Fig. 4. gAd downregulates IRAK-1 mRNA and protein expression.

(A) RAW 264.7 cells were incubated with gAd (5 μg/ml) for the indicated times. (B) Cells were pretreated with MG132 (10 μM) and PS-341 (200 nM) for 1 h, and then stimulated with gAd (5 μg/ml) for 4 h in the presence or absence of MG132 and PS-341. Total cellular extracts were subjected to Western blot analysis for MyD88, p-IRAK-1, IRAK-1, TRAF6, p-TAK1, TAK1, p-IKKα/β, IKKα, IKKβ, p-IκBα, IκBα, and actin. (C) Cells were treated with gAd (5 μg/ml) for the indicated times.

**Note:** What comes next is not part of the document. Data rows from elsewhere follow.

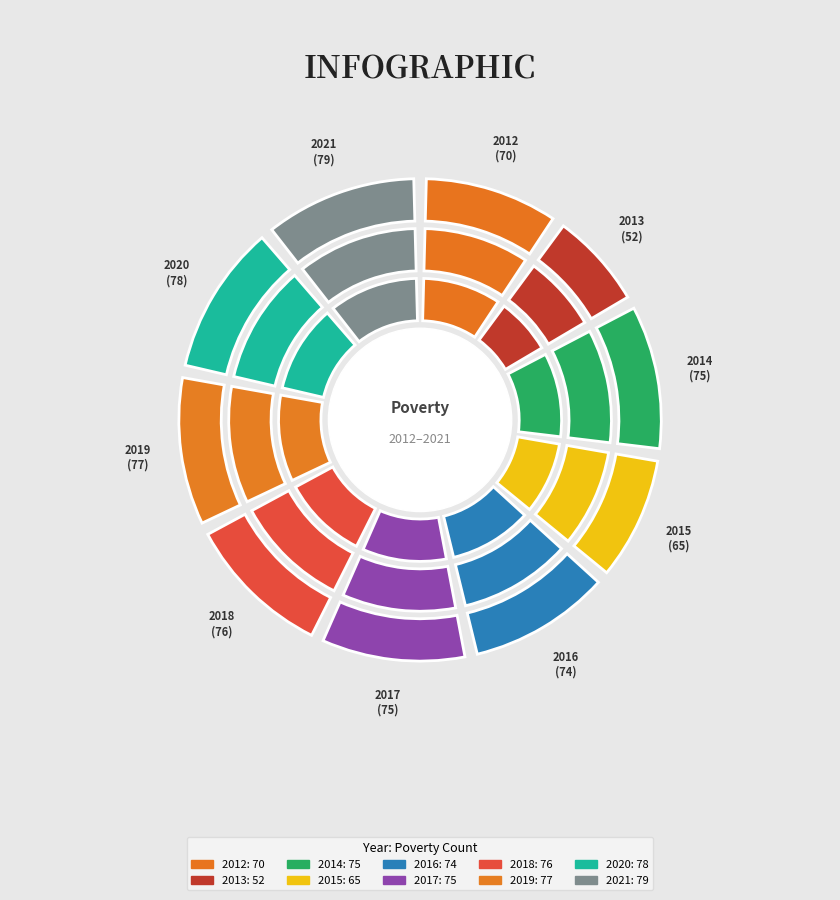

Does 2019 represent more than half of the total?

No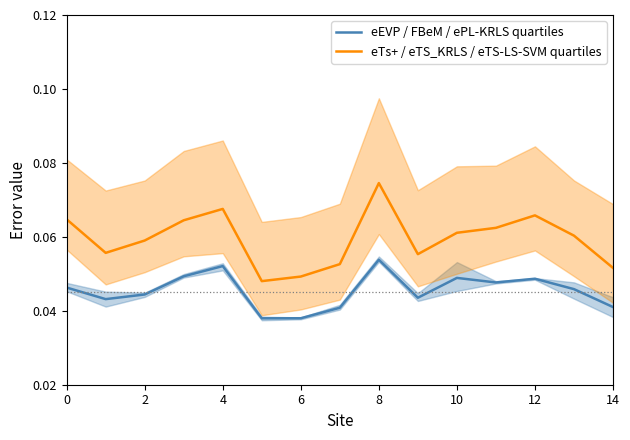

True or false: eEVP / FBeM / ePL-KRLS quartiles and eTs+ / eTS_KRLS / eTS-LS-SVM quartiles intersect in this chart.

False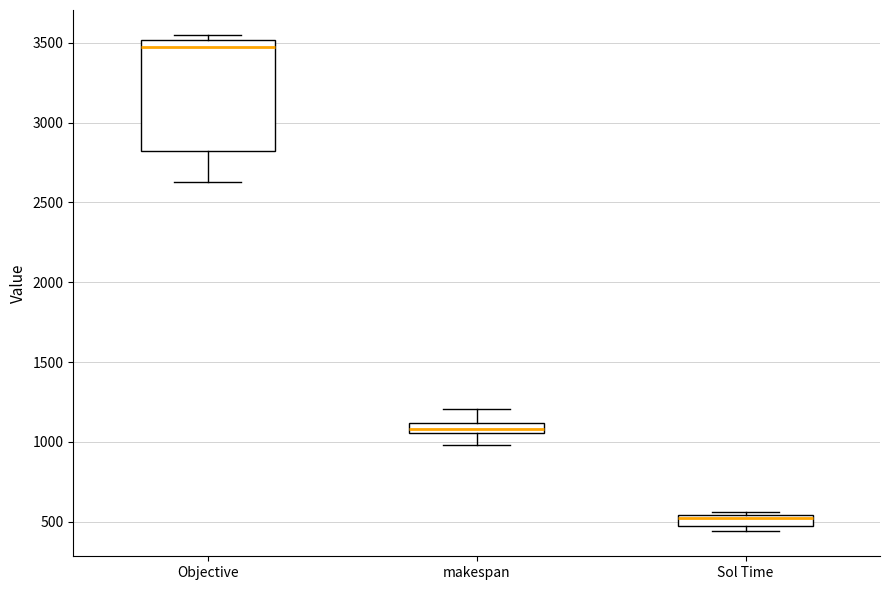

Which box's median line is the highest?

Objective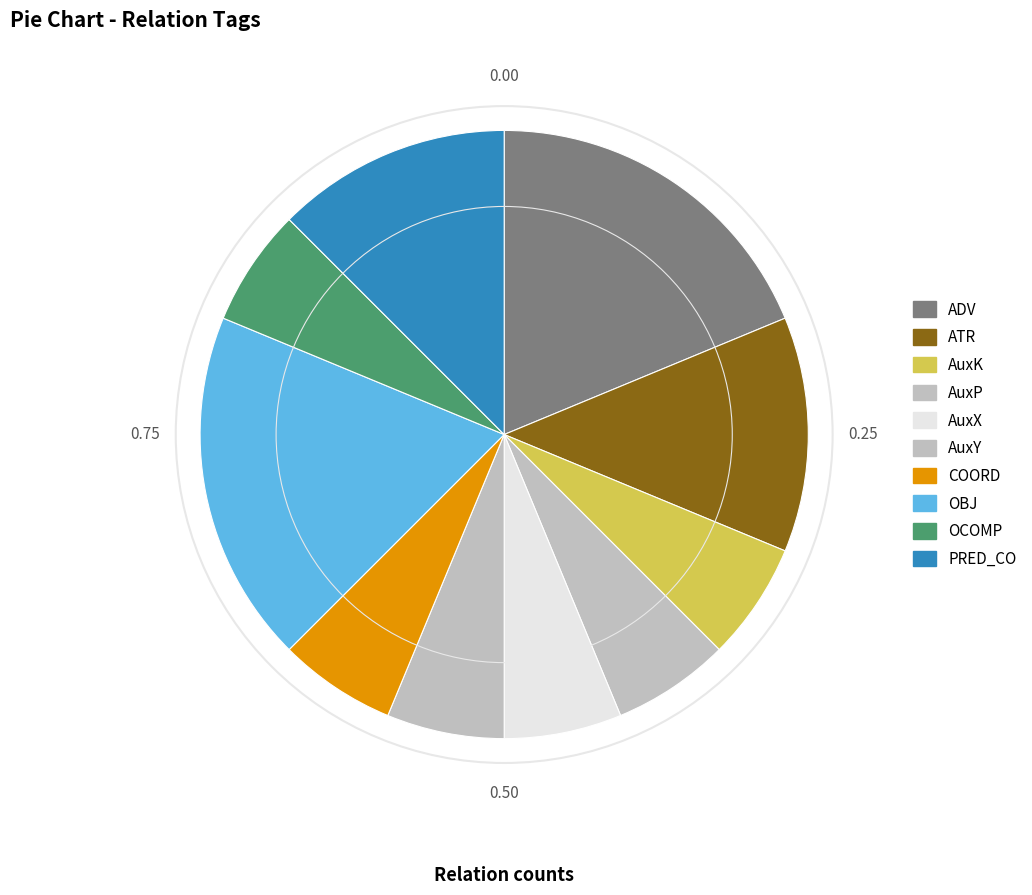

What percentage is the AuxX slice, to the nearest percent?

6%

Quantitative real-time PCR for IRAK-1 and GAPDH was performed. Data represent the mean ± SD of triplicates. **P < 0.05 (D-E) RAW 264.7 cells were transiently transfected with control or IRAK-1 siRNAs. At 48 h after transfection, cells were treated with gAd (5 μg/ml), LPS (1 μg/ml), or CpG-ODN (1 μM) for 24 h. Total cellular extracts were subjected to Western blot analysis for IRAK-1 and Actin. TNF-α and IL-6 concentrations in culture medium were measured by multiplex bead assay. Data represent the mean ± SD of triplicates. **P < 0.05 Results are representative of three separate experiments.